Estimate an indicator variable within a linear regression


#1

I am estimating a linear model, where I want to estimate the threshold value for an indicator variable together with the normal selection coefficients.

I have the following model in Stan:

data {
  int N; // no observastions
  
  // Covariates
  real x1[N];
  real x2[N];
  
  // Count outcome
  real y[N];
}

parameters {
  real betas[3];
  real <lower=0> gamma;
  real <lower=0> sigma;
}

model {
  real mu[N];
  
  // Likelihood 
  for (i in 1:N) {
    mu[i] = betas[1] + betas[2] * x1[i] + betas[3] * (x2[i] < gamma);
  }
  y ~ normal(mu, sigma);
}

Where gamma is the the threshold to classify x2 into 0 and 1. I have two questions:

  1. Is this the right way to specify my problem in Stan? If I run the model on simulated data, I can recover the correct parameter values.
  2. Are there any tricks I could use to speed up computation?

#2

No, because it is not differentiable with respect to betas[3] when x2[i] > gamma

Doesn’t matter until you write down a differentiable model so that Stan can sample from without warnings.

It is hard to think of data-generating processes where x2 has no influence on y until it reaches gamma and then is linear. But if you were going to estimate a model such as this, you will need an informative prior on gamma and presumably the other parameters as well. Then you can write your model as a two component mixture where the mixing weight is the probability that x2[i] < gamma under some CDF for x2. Something like

model {
  vector[N] eta = betas[1] * betas[2] * x1; // need to make x1 a vector first
  for (i in 1:N) {
    real theta = foo_cdf(gamma | ...);
    target += log_mix(theta, normal_lpdf(y[i] | eta[i] + betas[3] * x2[i], sigma),
                             normal_lpdf(y[i] | eta[i], sigma));
  }
  // priors
}

#3

Many thanks for your suggestions, I am still having a hard time understanding and adjusting the line

real theta = foo_cdf(gamma | ...);

Are you ware of any papers/tutorials/examples I could refer to?


#4

It is just whatever CDF you choose from the distribution of x2.


#5

I have been trying to a lot and also extended to model to the following:

y = b[1] * x1 + b[2] * (x1 * (x2 < gamma))

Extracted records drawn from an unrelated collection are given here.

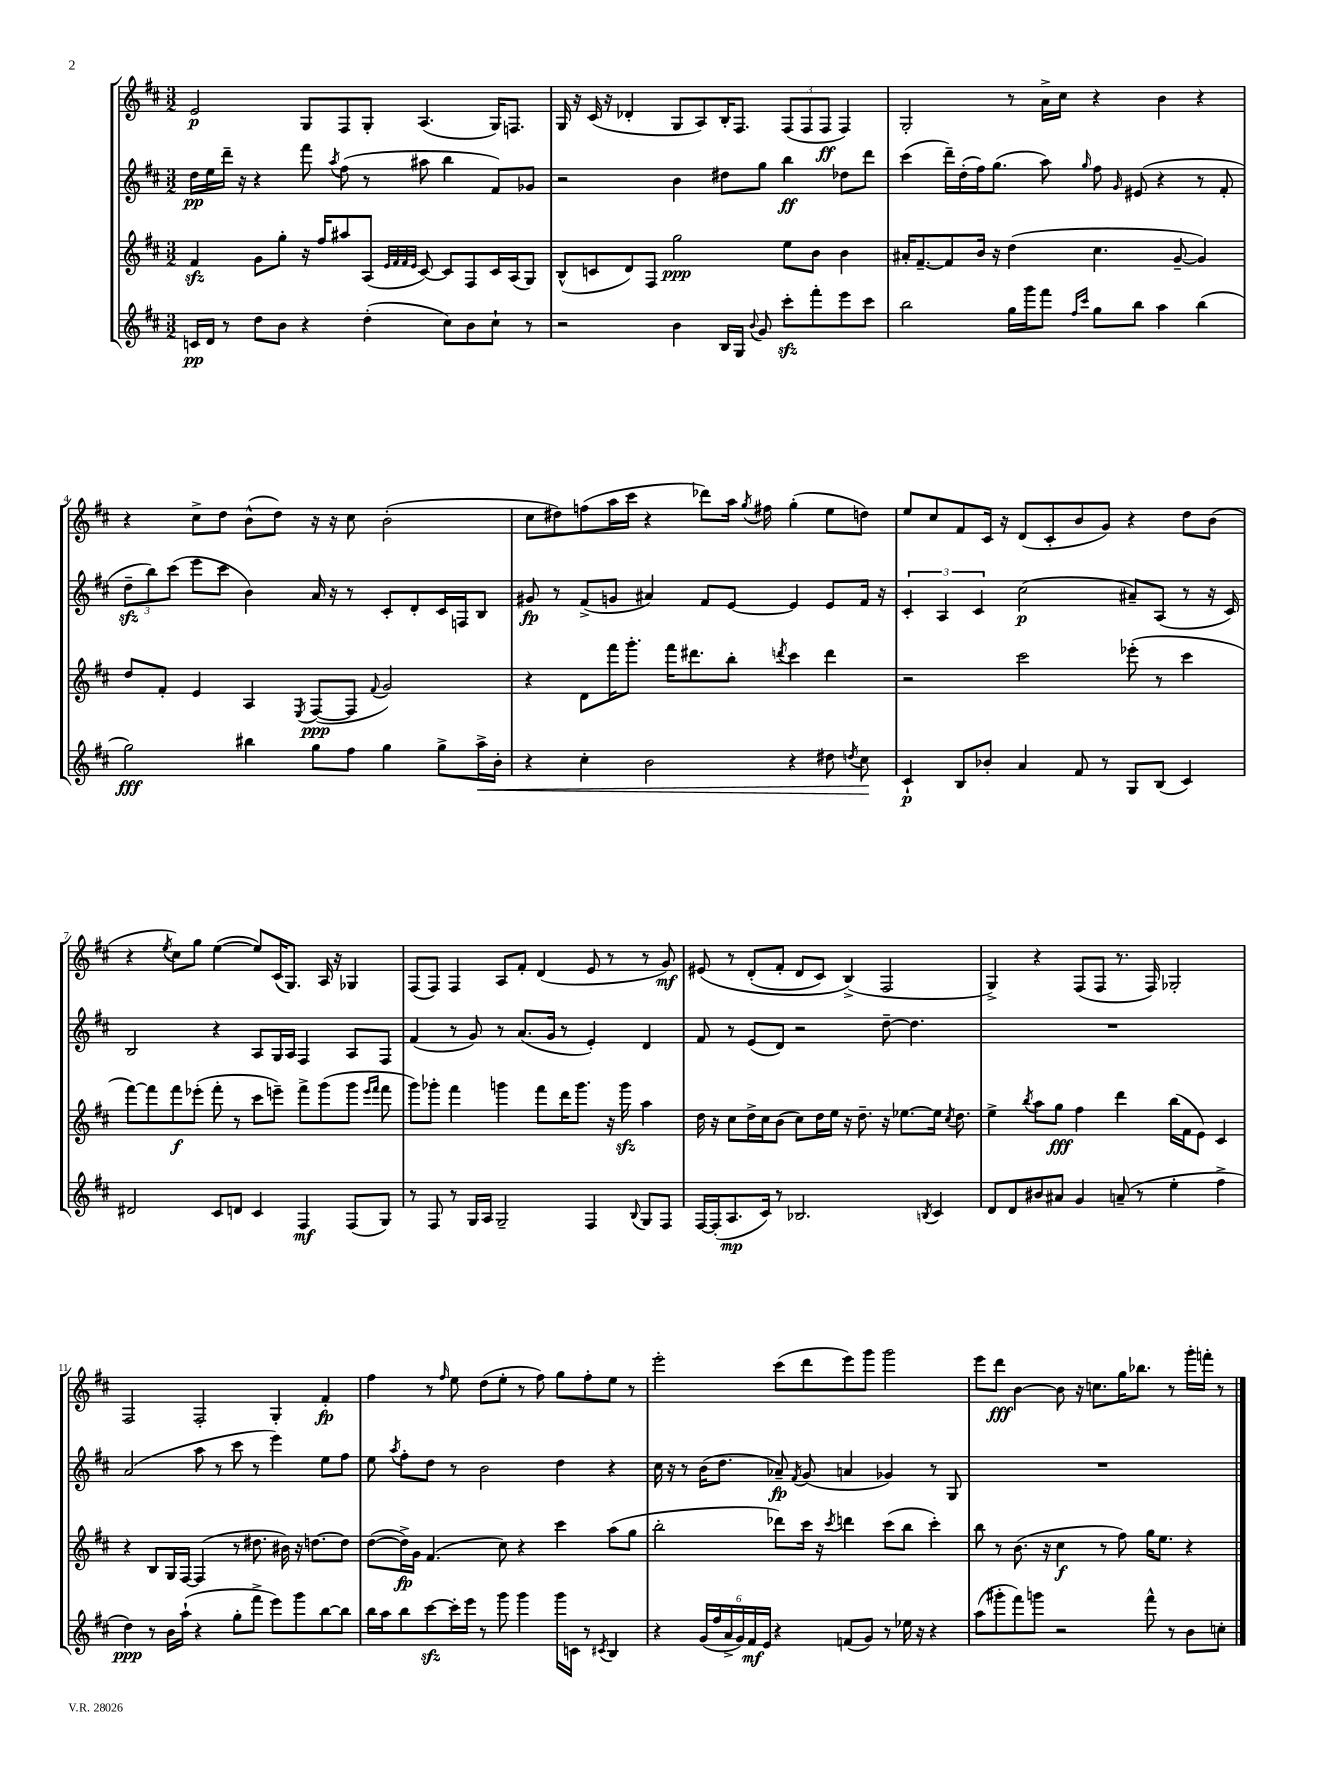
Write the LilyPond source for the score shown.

<<
\new StaffGroup <<
\new Staff = "s0" {
    \clef treble \key d \major \numericTimeSignature \time 3/2
    \autoBeamOff e'2\p g8[ fis8 g8]-. a4.( g16[) f8.] |
    g16 r16 cis'16( r16 des'4-. g8[ a8) b16-. fis8.] \tuplet 3/2 { fis8[( fis8 fis8]\ff } fis4) |
    g2-. r8 a'16[-> cis''16] r4 b'4 r4 |
    r4 cis''8[-> d''8] b'8[-^( d''8]) r16 r16 cis''8 b'2-.( |
    cis''8[ dis''8) f''8( a''16 cis'''16] r4 des'''8[) a''16] \acciaccatura { g''8 } fis''16 g''4-.( e''8[ d''8]) |
    e''8[ cis''8 fis'8 cis'16] r16 d'8[( cis'8-. b'8 g'8]) r4 d''8[ b'8]( |
    r4 \acciaccatura { e''8 } cis''8[) g''8] e''4~( e''8[) cis'16( g8.]) a16 r16 ges4 |
    fis8[( fis8]) fis4 a8[ fis'8]-. d'4( e'8 r8 r8 g'8\mf) |
    eis'8\( r8 d'8[-.( fis'8]-. d'8[ cis'8]) b4->(\) fis2 |
    g4->) r4 fis8[( fis8] r8. fis16) ges2-. |
    fis2 fis2-. g4-. fis'4-.\fp |
    fis''4 r8 \grace { fis''16 } e''8 d''8[( e''8]-. r8 fis''8) g''8[ fis''8-. e''8] r8 |
    e'''2-. cis'''8[( d'''8 e'''8) g'''8] g'''2 |
    e'''8[ d'''8]\fff b'4~ b'8 r16 c''8.[ g''16 bes''8.] r8 g'''16[-. f'''16]-. r8 \bar "|." |
}
\new Staff = "s1" {
    \clef treble \key d \major \numericTimeSignature \time 3/2
    \autoBeamOff d''16[\pp e''16 d'''16]-- r16 r4 fis'''8 \acciaccatura { a''8 } fis''8( r8 ais''8 b''4 fis'8[) ges'8] |
    r2 b'4 dis''8[ g''8] b''4\ff des''8[ d'''8] |
    cis'''4( d'''16[--) d''16-.( fis''16) g''8.]( a''8) \grace { g''16 } fis''8 \grace { g'16 } eis'8( r4 r8 fis'8-. |
    \tuplet 3/2 { d''8[--\sfz b''8) cis'''8]( } e'''8[ cis'''8] b'4) a'16 r16 r8 cis'8[-. d'8-. cis'16 f16 b8] |
    gis'8\fp r8 fis'8[->( g'8] ais'4) fis'8[ e'8]~ e'4 e'8[ fis'16] r16 |
    \tuplet 3/2 { cis'4-. a4 cis'4 } cis''2\p( ais'8[--) a8]( r8 r16 cis'16) |
    b2 r4 a8[ g16 a16] fis4 a8[ fis8] |
    fis'4( r8 g'8) r8 a'8.[( g'16] r8 e'4-.) d'4 |
    fis'8 r8 e'8[( d'8]) r2 d''8~-- d''4. |
    R1. |
    a'2( a''8 r8 cis'''8 r8 e'''4) e''8[ fis''8] |
    e''8 \acciaccatura { a''8 } fis''8[-. d''8] r8 b'2 d''4 r4 |
    cis''16 r16 r8 b'16[( d''8.] aes'8--\fp) \acciaccatura { fis'8 } g'8( a'4 ges'4) r8 g8 |
    R1. \bar "|." |
}
\new Staff = "s2" {
    \clef treble \key d \major \numericTimeSignature \time 3/2
    \autoBeamOff fis'4\sfz g'8[ g''8]-. r16 fis''16[ ais''8 a8]( \grace { e'32[ fis'32 fis'32 e'32] } cis'8~) cis'8[ fis8 cis'16 a16( g8]) |
    b8[-^( c'8 d'8) fis8] g''2\ppp e''8[ b'8] b'4 |
    ais'16[-. fis'8.~-- fis'8 b'16] r16 d''4( cis''4. g'8~-- g'4) |
    d''8[ fis'8]-. e'4 a4 \acciaccatura { e8 } fis8[~\ppp( fis8] \appoggiatura { fis'8 } g'2) |
    r4 d'8[ fis'''16 g'''8.]-. fis'''16[ dis'''8. b''8]-. \acciaccatura { d'''8 } cis'''4 d'''4 |
    r2 cis'''2 ees'''8-.( r8 cis'''4 |
    fis'''8[~) fis'''8 fis'''8\f ees'''8]-.( fis'''8-. r8 cis'''8[ e'''8]--) fis'''8[-> g'''8( g'''8] \grace { e'''16[ fis'''16] } fis'''8 |
    g'''8[) ges'''8]-. fis'''4 g'''4 fis'''8[ d'''16 g'''8.] r16 g'''16\sfz a''4 |
    d''16 r16 cis''8[ d''16-> cis''16 b'8]( cis''8[) d''16 e''16] r16 d''8.-- r16 ees''8.[~ ees''16] \acciaccatura { cis''8 } d''8. |
    e''4-> \acciaccatura { b''8 } a''8[ g''8]\fff fis''4 d'''4 b''16[( fis'16 e'8]) cis'4 |
    r4 b8[ g16 fis16]~ fis4( r8 dis''8. bis'16) r16 d''8.[~ d''8] |
    d''8[~( d''16->\fp) g'16] fis'4.( cis''8) r4 cis'''4 a''8[( g''8] |
    b''2-. des'''8[) cis'''16] r16 \acciaccatura { cis'''8 } d'''4 cis'''8[( b''8] cis'''4-.) |
    b''8 r8 b'8.( r16 cis''4\f r8 fis''8) g''16[ e''8.] r4 \bar "|." |
}
\new Staff = "s3" {
    \clef treble \key d \major \numericTimeSignature \time 3/2
    \autoBeamOff c'16[\pp d'16] r8 d''8[ b'8] r4 d''4-.( cis''8[) b'8 cis''8]-! r8 |
    r2 b'4 b16[ g16] \appoggiatura { b'8 } g'8 cis'''8[-.\sfz fis'''8-. e'''8 cis'''8] |
    b''2 g''16[ g'''16 fis'''8] \grace { fis''16[ cis'''16] } g''8[ b''8] a''4 b''4( |
    g''2\fff) bis''4 g''8[ fis''8] g''4 g''8[-> a''16->\< b'16]-. |
    r4 cis''4-. b'2 r4 dis''8 \acciaccatura { d''8 } cis''8\! |
    cis'4-!\p b8[ bes'8]-. a'4 fis'8 r8 g8[ b8]( cis'4) |
    dis'2 cis'8[ d'8] cis'4 fis4\mf fis8[( g8]) |
    r8 fis8 r8 g16[ a16] g2-- fis4 \appoggiatura { b8 } g8[ fis8] |
    fis16[~ fis16-.( a8.\mp cis'16]) r8 bes2. \acciaccatura { b8 } cis'4 |
    d'8[ d'8 bis'8 ais'8] g'4 a'8--( r8 e''4-. fis''4-> |
    d''4\ppp) r8 b'16[ a''16]-!( r4 g''8[-. fis'''8]-> e'''8[) g'''8 b''8~ b''8] |
    b''16[ a''16 b''8 cis'''8~\sfz cis'''16-. e'''16] r8 g'''8 g'''4 g'''16[ c'16] r8 \acciaccatura { cis'8 } b4 |
    r4 \tuplet 6/4 { g'16[( fis''16 a'16-> g'16) fis'16\mf e'16] } r4 f'8[( g'8]) r8 ees''16 r16 r4 |
    a''8[( gis'''8-. fis'''8) g'''8] r2 fis'''8-^ r8 b'8[ c''8]-. \bar "|." |
}
>>
>>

I want to estimate b[1],b[2] and gamma. Is it also possible to reformulate this model within a mixture model?

I implemented the model as it is in Stan and got unbiased parameter estimates for some data and convergence problems (i.e., Rhat values > 1.2) for other data sets. As I understood your previous replies to my questions, that model is unidentifiable and I am having a hard time to reformulate it.

Any hints would be greatly appreciated.


#6

You have to start with a generative model that can simulate the data and from there, it should be clearer how to formulate a mixture model to estimate the parameters given wild data. It is going to depend a lot on how gamma is generated.


#7

My idea is to use gamma to differentiate between two hidden states that can be derived from x2. A simple model to generate data in R could look like this:

n <- 100
x1 <- runif(n)
x2 <- runif(n)
b <- c(1, -2)
gamma <- 0.5
sig <- 0.2

mu <- b[1] * x1 + b[2] * (x1 * (x2 < gamma))
y <- rnorm(100, mu, sig)

#8

That is not a generative model or at least not the generative model that your Stan code estimates the parameters of. What distributions are the parameters drawn from?


#10

It’s a problem for Stan that d/d.gamma (x2[i] < gamma) isn’t continuous. It effectively cuts information flow back to gamma because small changes in gamma don’t affect the posterior until you get near each x2[i], at which point you get a step function.

In the best scenario, Stan will produce a random walk for gamma.

As Ben points out, it’s probably better to think through a continous generative model.